Reinbek (sho). Getrocknete Blumen, feinste Seidenstickereien, sogar eine blonde Haarsträhne zieren die Blätter des Poesiealbums. Mit zierlicher Feder und schwarzer Tinte haben Damen der besseren Gesellschaft im 19. Jahrhundert Verse niedergeschrieben und sich alle Mühe gegeben, ihren Worten durch Verzierungen noch mehr Würde zu verleihen.
Blättert der heutige Besucher im Archiv des Museumsvereins Reinbek in den alten Alben, ziehen vor seinem geistigen Auge nicht nur die Poesiealben-Verse, sondern Bilder aus dem historischen Reinbek um 1860 vorbei.
"Das heutige Amtsgericht Reinbek war damals noch eine Kaltwasserheilanstalt - das Sophienbad, benannt nach der Frau des Erbauers", erzählt Gisela Manzel, Vorsitzende des Museumsvereins.
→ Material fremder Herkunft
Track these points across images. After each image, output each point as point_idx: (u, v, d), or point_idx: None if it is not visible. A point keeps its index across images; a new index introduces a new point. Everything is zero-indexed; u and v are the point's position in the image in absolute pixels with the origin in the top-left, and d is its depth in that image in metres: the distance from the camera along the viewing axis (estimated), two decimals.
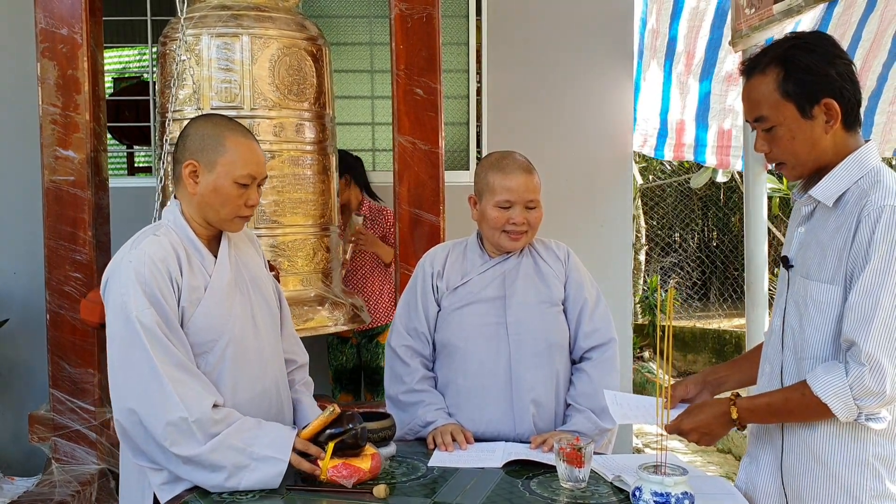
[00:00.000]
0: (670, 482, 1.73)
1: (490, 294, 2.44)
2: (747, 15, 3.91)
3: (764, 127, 1.86)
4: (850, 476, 1.79)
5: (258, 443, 1.96)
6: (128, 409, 1.96)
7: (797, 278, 1.89)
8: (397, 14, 3.55)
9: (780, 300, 1.95)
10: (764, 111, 1.84)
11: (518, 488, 2.01)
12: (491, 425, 2.40)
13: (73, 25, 3.50)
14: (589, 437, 2.32)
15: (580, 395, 2.42)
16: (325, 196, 3.62)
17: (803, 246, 1.90)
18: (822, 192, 1.85)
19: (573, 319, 2.47)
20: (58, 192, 3.52)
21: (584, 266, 2.53)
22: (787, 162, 1.88)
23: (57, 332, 3.54)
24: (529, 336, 2.41)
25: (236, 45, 3.43)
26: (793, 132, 1.83)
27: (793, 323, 1.88)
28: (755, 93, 1.86)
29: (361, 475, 2.00)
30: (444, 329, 2.48)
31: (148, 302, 1.96)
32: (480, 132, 4.90)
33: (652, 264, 9.75)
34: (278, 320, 2.32)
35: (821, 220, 1.87)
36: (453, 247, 2.58)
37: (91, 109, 3.55)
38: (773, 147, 1.87)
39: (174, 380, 1.93)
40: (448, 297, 2.48)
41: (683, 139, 5.32)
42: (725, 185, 9.07)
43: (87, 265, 3.51)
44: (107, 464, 3.52)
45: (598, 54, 4.90)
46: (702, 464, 5.50)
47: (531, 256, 2.49)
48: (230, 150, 2.07)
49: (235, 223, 2.13)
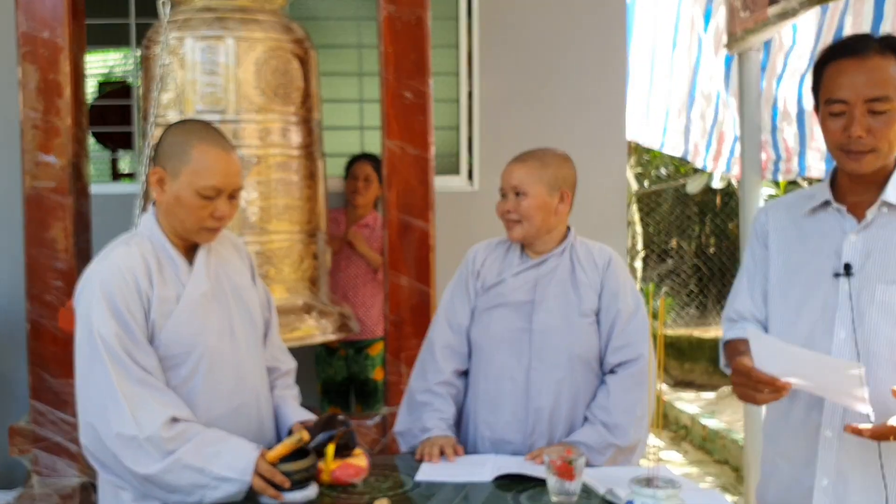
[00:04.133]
0: (662, 495, 1.68)
1: (520, 298, 2.39)
2: (742, 18, 3.87)
3: (882, 108, 1.80)
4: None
5: (218, 462, 1.89)
6: (87, 424, 1.92)
7: (876, 285, 1.85)
8: (386, 16, 3.49)
9: (840, 311, 1.88)
10: (890, 91, 1.79)
11: (508, 502, 1.95)
12: (506, 431, 2.36)
13: (54, 29, 3.44)
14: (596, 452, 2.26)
15: (596, 406, 2.34)
16: (311, 202, 3.55)
17: (868, 253, 1.87)
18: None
19: (605, 331, 2.37)
20: (38, 199, 3.45)
21: (625, 273, 2.43)
22: (879, 150, 1.84)
23: (37, 341, 3.46)
24: (552, 346, 2.34)
25: (221, 47, 3.36)
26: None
27: (880, 330, 1.83)
28: (881, 72, 1.80)
29: (364, 473, 2.06)
30: (474, 329, 2.45)
31: (111, 315, 1.90)
32: (471, 136, 4.84)
33: (648, 271, 9.69)
34: (261, 332, 2.25)
35: (890, 225, 1.87)
36: (498, 244, 2.53)
37: (73, 114, 3.48)
38: (876, 131, 1.81)
39: (130, 395, 1.87)
40: (482, 296, 2.44)
41: (723, 149, 5.31)
42: (722, 191, 9.02)
43: (69, 273, 3.43)
44: (88, 477, 3.44)
45: (591, 58, 4.85)
46: (698, 475, 5.43)
47: (570, 262, 2.42)
48: (195, 159, 1.99)
49: (202, 235, 2.06)
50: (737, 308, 2.13)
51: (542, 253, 2.42)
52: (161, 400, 1.91)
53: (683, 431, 6.44)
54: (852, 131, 1.81)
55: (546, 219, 2.39)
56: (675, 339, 8.06)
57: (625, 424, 2.30)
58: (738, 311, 2.12)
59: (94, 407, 1.91)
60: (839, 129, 1.84)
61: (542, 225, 2.39)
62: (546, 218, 2.39)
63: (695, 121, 5.56)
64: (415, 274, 3.45)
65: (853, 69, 1.82)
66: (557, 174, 2.39)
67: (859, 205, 1.91)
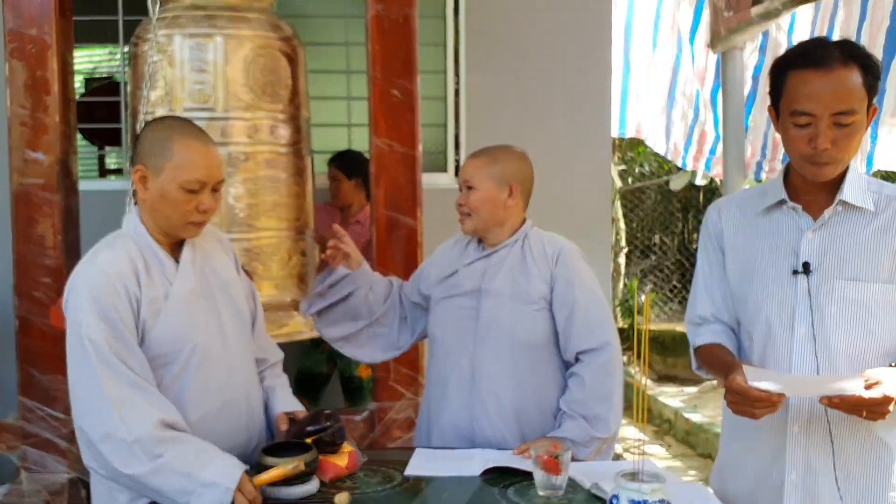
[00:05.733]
0: (647, 490, 1.70)
1: (469, 287, 2.46)
2: (725, 17, 3.91)
3: (847, 121, 1.82)
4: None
5: (205, 469, 1.88)
6: (79, 427, 1.93)
7: (835, 282, 1.89)
8: (373, 15, 3.51)
9: (799, 308, 1.93)
10: (854, 104, 1.82)
11: (495, 496, 1.98)
12: (455, 417, 2.43)
13: (42, 26, 3.43)
14: (581, 447, 2.30)
15: (573, 401, 2.38)
16: (300, 199, 3.57)
17: (826, 251, 1.91)
18: (857, 196, 1.91)
19: (562, 319, 2.41)
20: (26, 196, 3.45)
21: (580, 265, 2.45)
22: (840, 161, 1.87)
23: (26, 338, 3.46)
24: (496, 331, 2.40)
25: (209, 45, 3.37)
26: (860, 131, 1.85)
27: (839, 325, 1.88)
28: (846, 84, 1.82)
29: (338, 472, 2.05)
30: (431, 318, 2.56)
31: (99, 318, 1.91)
32: (458, 134, 4.87)
33: (631, 267, 9.75)
34: (249, 325, 2.27)
35: (846, 223, 1.91)
36: (461, 237, 2.60)
37: (61, 111, 3.48)
38: (840, 143, 1.84)
39: (119, 398, 1.88)
40: (437, 286, 2.53)
41: (703, 149, 5.35)
42: (705, 188, 9.09)
43: (57, 270, 3.44)
44: (77, 473, 3.45)
45: (577, 56, 4.88)
46: (682, 469, 5.49)
47: (522, 251, 2.46)
48: (177, 153, 2.01)
49: (188, 229, 2.07)
50: (698, 313, 2.16)
51: (496, 245, 2.49)
52: (150, 402, 1.92)
53: (667, 425, 6.50)
54: (818, 144, 1.83)
55: (494, 212, 2.45)
56: (659, 334, 8.11)
57: (604, 416, 2.34)
58: (701, 316, 2.15)
59: (84, 410, 1.92)
60: (804, 140, 1.86)
61: (490, 218, 2.46)
62: (494, 211, 2.45)
63: (675, 121, 5.61)
64: (402, 270, 3.46)
65: (818, 81, 1.83)
66: (506, 169, 2.45)
67: (814, 203, 1.96)
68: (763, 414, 1.82)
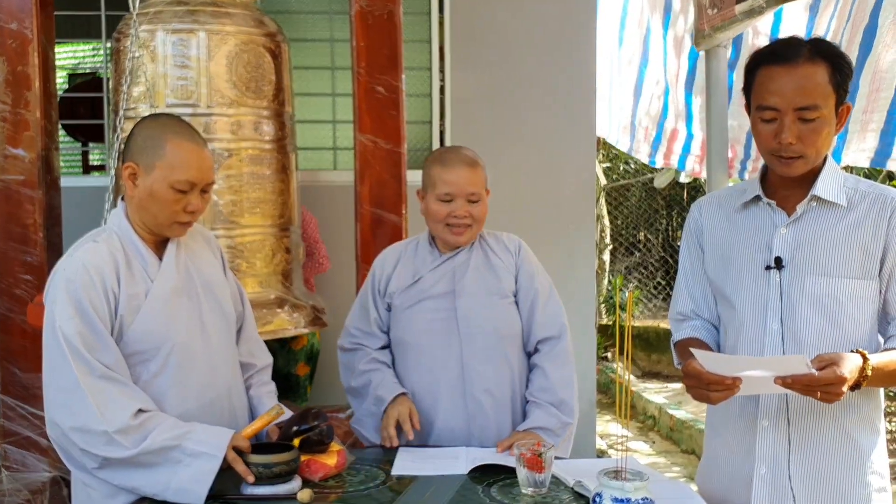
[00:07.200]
0: (630, 487, 1.71)
1: (440, 290, 2.44)
2: (710, 15, 3.91)
3: (810, 116, 1.85)
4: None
5: (192, 438, 1.90)
6: (50, 419, 1.92)
7: (806, 277, 1.91)
8: (358, 11, 3.50)
9: (771, 303, 1.95)
10: (818, 100, 1.84)
11: (478, 495, 1.98)
12: (446, 420, 2.40)
13: (22, 20, 3.40)
14: (553, 434, 2.33)
15: (538, 390, 2.42)
16: (284, 195, 3.55)
17: (798, 246, 1.93)
18: (830, 192, 1.92)
19: (525, 310, 2.46)
20: (8, 192, 3.42)
21: (535, 258, 2.53)
22: (807, 157, 1.89)
23: (7, 336, 3.44)
24: (480, 329, 2.41)
25: (192, 41, 3.35)
26: (827, 127, 1.86)
27: (810, 321, 1.90)
28: (812, 80, 1.84)
29: (327, 471, 2.05)
30: (395, 328, 2.50)
31: (74, 312, 1.91)
32: (443, 131, 4.86)
33: (616, 264, 9.78)
34: (234, 326, 2.26)
35: (819, 218, 1.93)
36: (405, 246, 2.57)
37: (42, 106, 3.45)
38: (805, 139, 1.86)
39: (94, 391, 1.87)
40: (400, 296, 2.47)
41: (674, 147, 5.36)
42: (689, 185, 9.13)
43: (39, 267, 3.41)
44: (59, 471, 3.43)
45: (561, 54, 4.89)
46: (665, 465, 5.51)
47: (482, 250, 2.49)
48: (170, 153, 2.00)
49: (175, 229, 2.07)
50: (679, 310, 2.20)
51: (455, 247, 2.47)
52: (127, 393, 1.92)
53: (651, 422, 6.53)
54: (782, 138, 1.86)
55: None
56: (643, 331, 8.15)
57: (569, 400, 2.41)
58: (681, 312, 2.19)
59: (57, 402, 1.91)
60: (770, 135, 1.89)
61: (482, 226, 2.50)
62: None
63: (641, 118, 5.62)
64: None
65: (783, 77, 1.86)
66: (484, 174, 2.46)
67: (789, 199, 1.98)
68: (719, 398, 1.83)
Im Park flanierten die Damen und Herren, die es sich leisten konnten, sich in Reinbek vom Hamburger Stadtleben zu erholen. Andere Gäste ruhten unter den Bäumen, die noch heute die Besucher beeindrucken, oder genossen die Stunden im Musikpavillon. "Ich stelle mir vor, dass die Kurgäste im Park gepflegt Tee getrunken und dabei Plattdeutsch gesprochen haben", sagt Gisela Manzel. Die feinen Damen trugen eng geschnürte Kleider, die ihr zeitweiliges Unwohlsein aus heutiger Sicht leicht erklären. Ihre Gatten gingen in Hamburg Geschäften nach.
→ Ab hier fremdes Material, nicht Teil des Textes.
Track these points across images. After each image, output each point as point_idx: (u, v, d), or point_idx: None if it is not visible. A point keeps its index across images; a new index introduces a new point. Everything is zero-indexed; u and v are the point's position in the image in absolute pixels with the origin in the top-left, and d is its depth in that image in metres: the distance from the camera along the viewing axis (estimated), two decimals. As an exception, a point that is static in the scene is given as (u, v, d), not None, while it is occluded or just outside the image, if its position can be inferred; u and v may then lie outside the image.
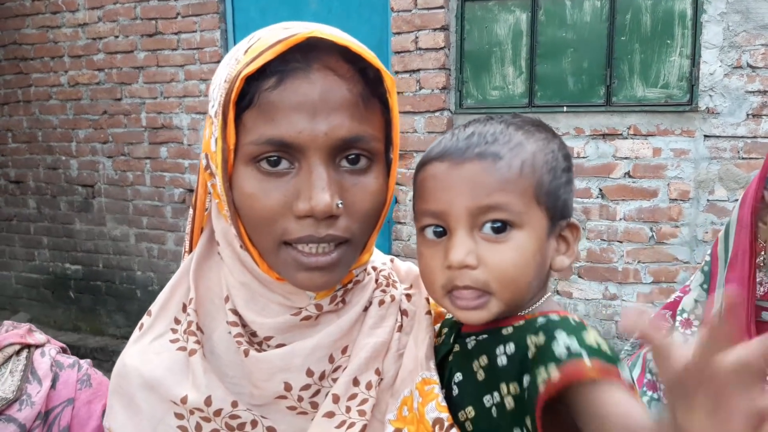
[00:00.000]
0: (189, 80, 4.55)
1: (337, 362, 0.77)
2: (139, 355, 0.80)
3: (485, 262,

Der Sanitätsrat Dr. Georg Julius Andresen war es, der im Jahr 1857 drei Parzellen des Geheges Wildkoppel sowie die Nutzungsrechte für die dort liegenden alten Klosterquellen erwarb und südlich der früheren Fischteiche seine moderne Kuranstalt errichten ließ. In Prospekten warb er mit der heilenden Wirkung von Kuh- und Ziegenmolke, Dampfbädern, Gymnastik, sogar mit Massagen. Dass man mit kaltem Wasser seine Gesundheit erhalten und gegen Gicht, Rheuma und Nervenleiden vorgehen kann, war neu zur damaligen Zeit. Diese Idee hat Sebastian Kneipp (1821-1897) erst aufgebracht.
Ein Brief des Hamburger Malers Otto Speckter (1807-1871) an seine Frau beschreibt das Kurleben anschaulich. "Bis zehn Uhr ruhe ich auf meinem Zimmer, dann ist Sitzbad. Das gewährt einen heiteren Anblick: In einem großen Raum sitzen wohl 20 Personen, alle mit langen weißen Gewändern, die meisten mit Turbanen auf dem Kopf, bis einer plötzlich sich erhebt und seinen bloßen Allerwertesten zeigt." Dass in Reinbek damals das gebaut wurde, was man heute als Wellness-Hotel bezeichnen würde, hatte die Stadt auch der neuen Bahnlinie nach Berlin zu verdanken. Denn die schnitt 1846 die Wildkoppel vom Schlossgewese ab. Dort, wo früher der Herzog mit seinen Gästen jagte, gab es nun Platz zum Bau der Kaltwasseranstalt. Zudem brachte die Bahn den wirtschaftlichen Aufschwung. Plötzlich war Reinbek nicht nur als Villenvorort, sondern auch als Ausflugsziel interessant, denn die Hamburger waren nicht mehr einen halben Tag mit der Kutsche unterwegs, sondern nur noch eine Stunde mit dem Zug.
"Reinbek war bis dahin ein Gemeinwesen, das im Grunde nur aus dem Schloss, der Mühle und ein paar Häusern bestand", sagt Gisela Manzel. Anhand der von ihr ausgewerteten historischen Quellen weiß man, dass um 1860 in Reinbek nur rund 506 Einwohner lebten. Sie hatten sich rund um den heutigen Landhausplatz, am Schmiedesberg, die Schönningstedter Straße, Hamburger und Lohbrügger Straße angesiedelt. Hinzu kamen einige Katen um den heutigen Rosenplatz sowie Schule und Bauernhof Soltau in der Schulstraße.
"Erst mit der Generation von Sophie Andresen erwachte Reinbek zum Leben", erklärt Gisela Manzel. Den Damen sei Dank, die im Park des heutigen Amtsgerichtes saßen und mit feiner Tinte Verse in Poesiealben schrieben.